In 2013, a team of Danish researchers gathered the poop from 18 airplanes that departed from nine cities and all landed at the Copenhagen airport. They sequenced the genomes of the microbes in the poop, and found some pretty interesting trends. Microbes that came from Southeast Asia had a much higher incidence of antibiotic resistance compared to those from North America—likely because antibiotics are still over-prescribed in Asia, the study authors hypothesize. Food-transmitted microbes Salmonella enterica and norovirus, both of which can cause vomiting and diarrhea, were also more frequent in the stool from Southeast Asia. That’s supported by epidemiology data from the World Health Organization, the authors note, that shows people in Southeast Asia are much more likely to get food poisoning. The killer antibiotic-resistant bacterium Clostridium difficile was more common in the samples from North America, where it infects 500,000 people per year, mostly in hospitals.

These findings led the researchers to believe that they could start to create a typical microbiome for each continent. And any big shifts that happen in their makeup—say, the concentration of C. diff rises dramatically in samples from Southeast Asia—could indicate a growing public health issue. If it’s caught early enough, public health officials could take preventative action.

This is the most recent of a number of high-profile studies about the microbiome, Wired notes. And looking at just DNA alone can be deceptive.
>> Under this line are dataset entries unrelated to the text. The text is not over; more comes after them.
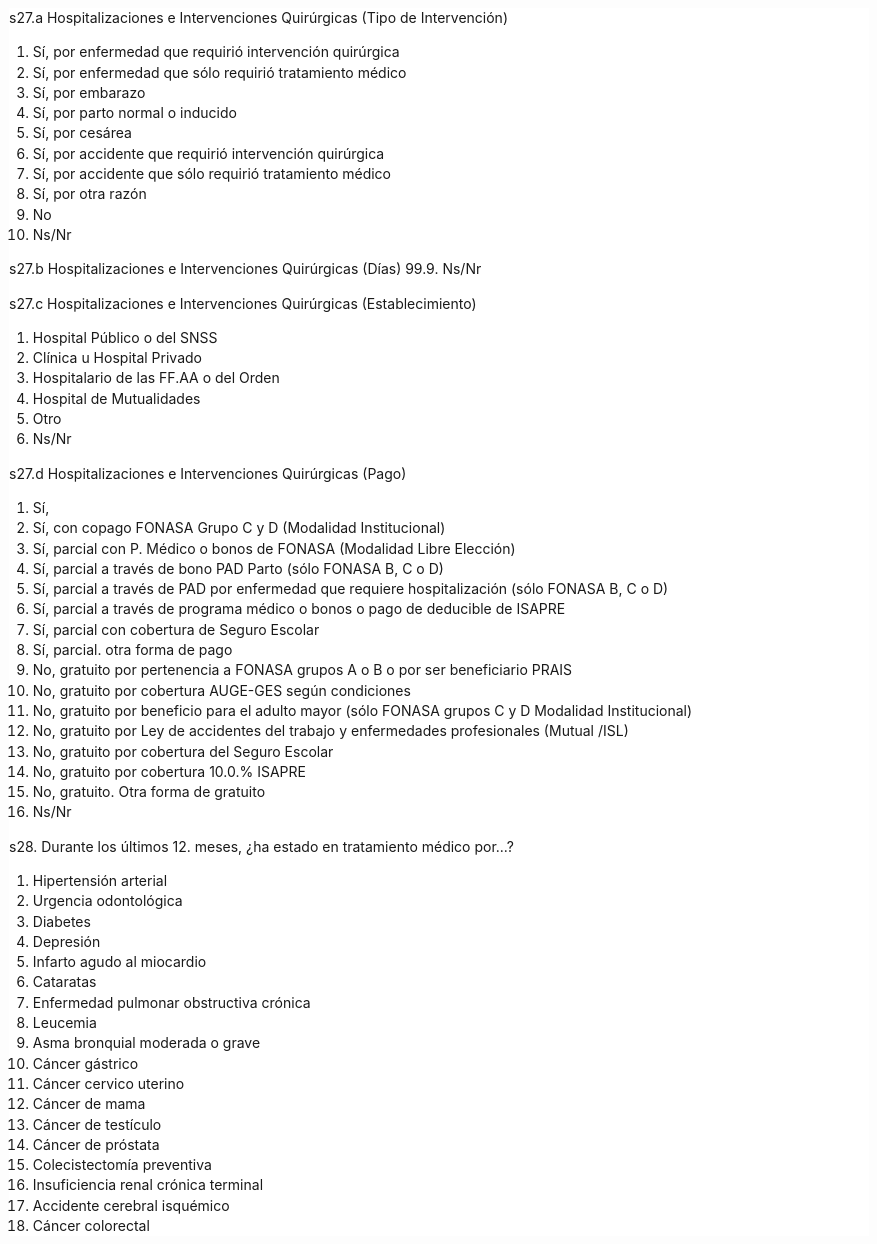 
s27.a	Hospitalizaciones e Intervenciones Quirúrgicas (Tipo de Intervención)

1. Sí, por enfermedad que requirió intervención quirúrgica
2. Sí, por enfermedad que sólo requirió tratamiento médico
3. Sí, por embarazo
4. Sí, por parto normal o inducido
5. Sí, por cesárea
6. Sí, por accidente que requirió intervención quirúrgica
7. Sí, por accidente que sólo requirió tratamiento médico
8. Sí, por otra razón
9. No
99. Ns/Nr

s27.b	Hospitalizaciones e Intervenciones Quirúrgicas (Días)
99.9. Ns/Nr


s27.c	Hospitalizaciones e Intervenciones Quirúrgicas (Establecimiento)

1. Hospital Público o del SNSS
2. Clínica u Hospital Privado
3. Hospitalario de las FF.AA o del Orden
4. Hospital de Mutualidades
5. Otro
9. Ns/Nr


s27.d	Hospitalizaciones e Intervenciones Quirúrgicas (Pago)

1. Sí,
2. Sí, con copago FONASA Grupo C y D (Modalidad Institucional)
3. Sí, parcial con P. Médico o bonos de FONASA (Modalidad Libre Elección)
4. Sí, parcial a través de bono PAD Parto (sólo FONASA B, C o D)
5. Sí, parcial a través de PAD por enfermedad que requiere hospitalización (sólo FONASA B, C o D)
6. Sí, parcial a través de programa médico o bonos o pago de deducible de ISAPRE
7. Sí, parcial con cobertura de Seguro Escolar
8. Sí, parcial. otra forma de pago
9. No, gratuito por pertenencia a FONASA grupos A o B o por ser beneficiario PRAIS
10. No, gratuito por cobertura AUGE-GES según condiciones
11. No, gratuito por beneficio para el adulto mayor (sólo FONASA grupos C y D Modalidad Institucional)
12. No, gratuito por Ley de accidentes del trabajo y enfermedades profesionales (Mutual /ISL)
13. No, gratuito por cobertura  del Seguro Escolar
14. No, gratuito por cobertura 10.0.% ISAPRE
15. No, gratuito. Otra forma de gratuito
99. Ns/Nr


s28.	Durante los últimos 12. meses, ¿ha estado en tratamiento médico por...?

1. Hipertensión arterial
2. Urgencia odontológica
3. Diabetes
4. Depresión
5. Infarto agudo al miocardio
6. Cataratas
7. Enfermedad pulmonar obstructiva crónica
8. Leucemia
9. Asma bronquial moderada o grave
10. Cáncer gástrico
11. Cáncer cervico uterino
12. Cáncer de mama
13. Cáncer de testículo
14. Cáncer de próstata
15. Colecistectomía preventiva
16. Insuficiencia renal crónica terminal
17. Accidente cerebral isquémico
18. Cáncer colorectal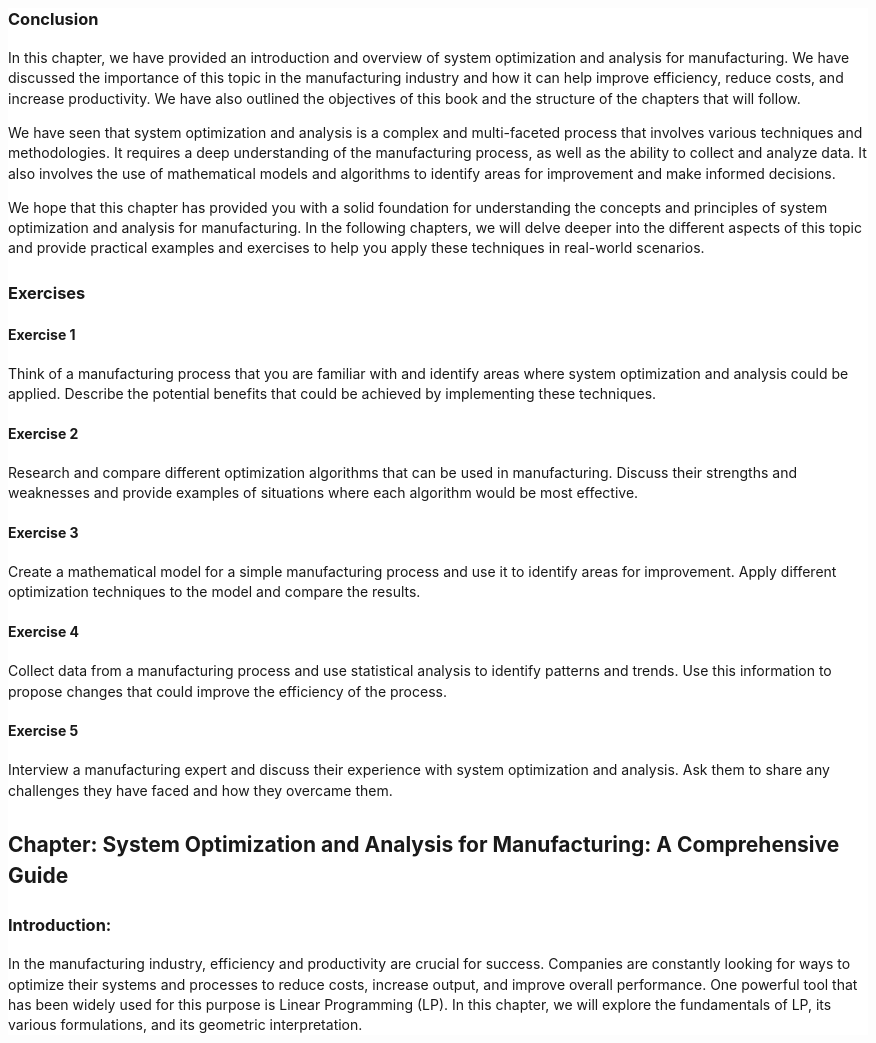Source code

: 
### Conclusion
In this chapter, we have provided an introduction and overview of system optimization and analysis for manufacturing. We have discussed the importance of this topic in the manufacturing industry and how it can help improve efficiency, reduce costs, and increase productivity. We have also outlined the objectives of this book and the structure of the chapters that will follow.

We have seen that system optimization and analysis is a complex and multi-faceted process that involves various techniques and methodologies. It requires a deep understanding of the manufacturing process, as well as the ability to collect and analyze data. It also involves the use of mathematical models and algorithms to identify areas for improvement and make informed decisions.

We hope that this chapter has provided you with a solid foundation for understanding the concepts and principles of system optimization and analysis for manufacturing. In the following chapters, we will delve deeper into the different aspects of this topic and provide practical examples and exercises to help you apply these techniques in real-world scenarios.

### Exercises
#### Exercise 1
Think of a manufacturing process that you are familiar with and identify areas where system optimization and analysis could be applied. Describe the potential benefits that could be achieved by implementing these techniques.

#### Exercise 2
Research and compare different optimization algorithms that can be used in manufacturing. Discuss their strengths and weaknesses and provide examples of situations where each algorithm would be most effective.

#### Exercise 3
Create a mathematical model for a simple manufacturing process and use it to identify areas for improvement. Apply different optimization techniques to the model and compare the results.

#### Exercise 4
Collect data from a manufacturing process and use statistical analysis to identify patterns and trends. Use this information to propose changes that could improve the efficiency of the process.

#### Exercise 5
Interview a manufacturing expert and discuss their experience with system optimization and analysis. Ask them to share any challenges they have faced and how they overcame them.


## Chapter: System Optimization and Analysis for Manufacturing: A Comprehensive Guide

### Introduction:

In the manufacturing industry, efficiency and productivity are crucial for success. Companies are constantly looking for ways to optimize their systems and processes to reduce costs, increase output, and improve overall performance. One powerful tool that has been widely used for this purpose is Linear Programming (LP). In this chapter, we will explore the fundamentals of LP, its various formulations, and its geometric interpretation.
Disease-causing bacteria share up to 90 percent of their genes with their non-pathogenic relatives, and it can be really hard to tell the difference.

Not everyone is convinced that monitoring the microbiome is the best way to catch looming outbreaks— and this study was just a proof of concept. To do that, they would need to develop a global microbiome database, which is a complex undertaking as people are increasingly mobile and can move around the world with ease. In the future, the researchers plan to further refine the microbiome data that is associated with each region to be able to detect more trends and changes.